◆ Text provided

I am doing binary classification for 1000 molecules with smiles as input. My dataset is from <moleculenet.org>, Biophysics HIV data. I first tokenized them, padded them.
data = slice(1000)
data1 = df[data]
tokenizer = tf.keras.preprocessing.text.Tokenizer(
vocab_size, filters="", char_level=True)
tokenizer.fit_on_texts(data1.smiles)
seqs = tokenizer.texts_to_sequences(data1.smiles)
padded_seqs = tf.keras.preprocessing.sequence.pad_sequences(seqs, padding="post")
Then i built dense models and took cross entropy as loss function.
model = Sequential()
model.add(Dense(60, input_dim=60, activation='relu'))
model.add(Dense(1, activation='sigmoid'))
# Compile model
model.compile(loss='binary_crossentropy', optimizer='adam', metrics=['accuracy'])
model.summary()
estimators = []
estimators.append(('standardize', StandardScaler()))
estimators.append(('mlp', KerasClassifier(build_fn= lambda: model, epochs=100,
batch_size=5, verbose=0)))
pipeline = Pipeline(estimators)
kfold = StratifiedKFold(n_splits=10, shuffle=True)
results = cross_val_score(pipeline,padded_seqs,data1.HIV_active, cv=kfold)
print("Standardized: %.2f%% (%.2f%%)" % (results.mean()*100, results.std()*100))
My error log is the following
/usr/local/lib/python3.7/dist-packages/ipykernel_launcher.py:3: DeprecationWarning:
KerasClassifier is deprecated, use Sci-Keras (https://github.com/adriangb/scikeras)
instead.
This is separate from the ipykernel package so we can avoid doing imports until
Standardized: nan% (nan%)
/usr/local/lib/python3.7/dist-packages/sklearn/model_selection/_validation.py:372:
FitFailedWarning:
10 fits failed out of a total of 10.
The score on these train-test partitions for these parameters will be set to nan.
If these failures are not expected, you can try to debug them by setting
error_score='raise'.
Below are more details about the failures:
10 fits failed with the following error:
Traceback (most recent call last):
File "/usr/local/lib/python3.7/dist-packages/sklearn/model_selection/_validation.py",
line 681, in _fit_and_score
estimator.fit(X_train, y_train, **fit_params)
File "/usr/local/lib/python3.7/dist-packages/sklearn/pipeline.py", line 394, in fit
self._final_estimator.fit(Xt, y, **fit_params_last_step)

◆ Record extracts

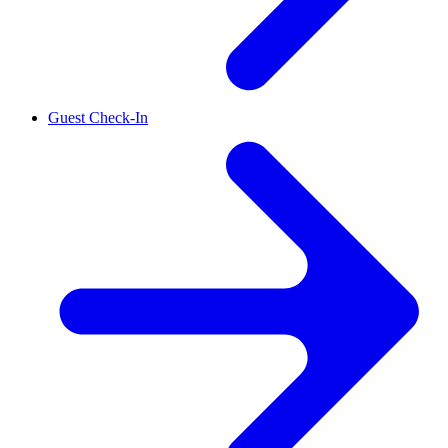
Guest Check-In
* * *
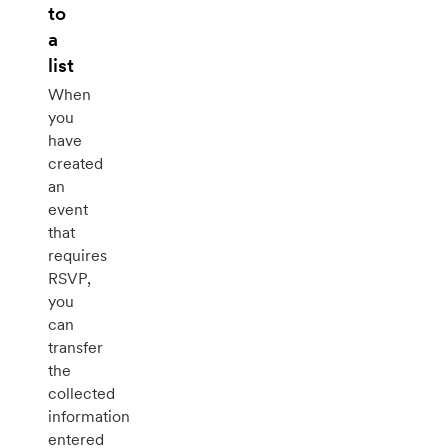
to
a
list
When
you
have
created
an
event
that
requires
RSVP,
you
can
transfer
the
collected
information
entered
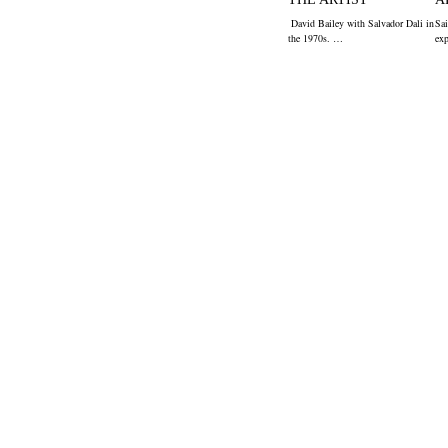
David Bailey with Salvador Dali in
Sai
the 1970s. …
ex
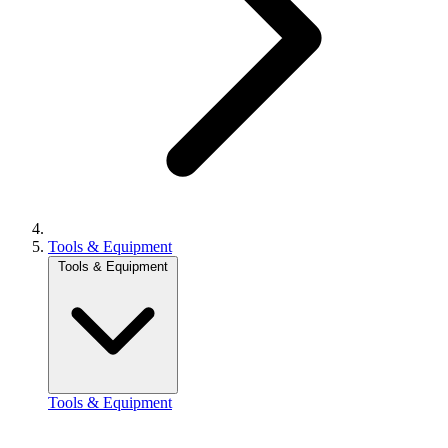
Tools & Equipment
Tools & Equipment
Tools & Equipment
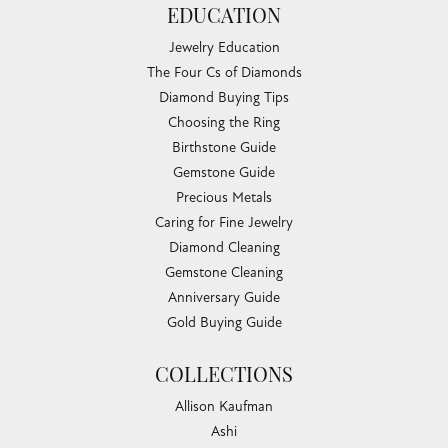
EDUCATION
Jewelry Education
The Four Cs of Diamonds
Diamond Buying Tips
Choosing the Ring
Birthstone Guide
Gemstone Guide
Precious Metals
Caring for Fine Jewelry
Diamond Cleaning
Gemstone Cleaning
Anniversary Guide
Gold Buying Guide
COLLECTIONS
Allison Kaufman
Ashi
---
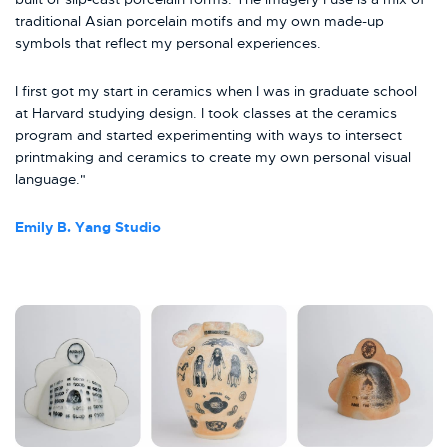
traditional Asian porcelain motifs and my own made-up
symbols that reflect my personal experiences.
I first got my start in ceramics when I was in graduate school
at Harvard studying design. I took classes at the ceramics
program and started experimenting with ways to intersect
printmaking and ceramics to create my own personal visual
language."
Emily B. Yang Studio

◆ List of tasks
1. In the forum post about binary classification of molecules, how many splits does the StratifiedKFold use?
2. Reproduce the passage of the forum post from "Then i built" to "batch_size=5, verbose=0)))".

◆ Results for the exercise
1. Ten splits (n_splits=10).

2.
Then i built dense models and took cross entropy as loss function.
model = Sequential()
model.add(Dense(60, input_dim=60, activation='relu'))
model.add(Dense(1, activation='sigmoid'))
# Compile model
model.compile(loss='binary_crossentropy', optimizer='adam', metrics=['accuracy'])
model.summary()
estimators = []
estimators.append(('standardize', StandardScaler()))
estimators.append(('mlp', KerasClassifier(build_fn= lambda: model, epochs=100,
batch_size=5, verbose=0)))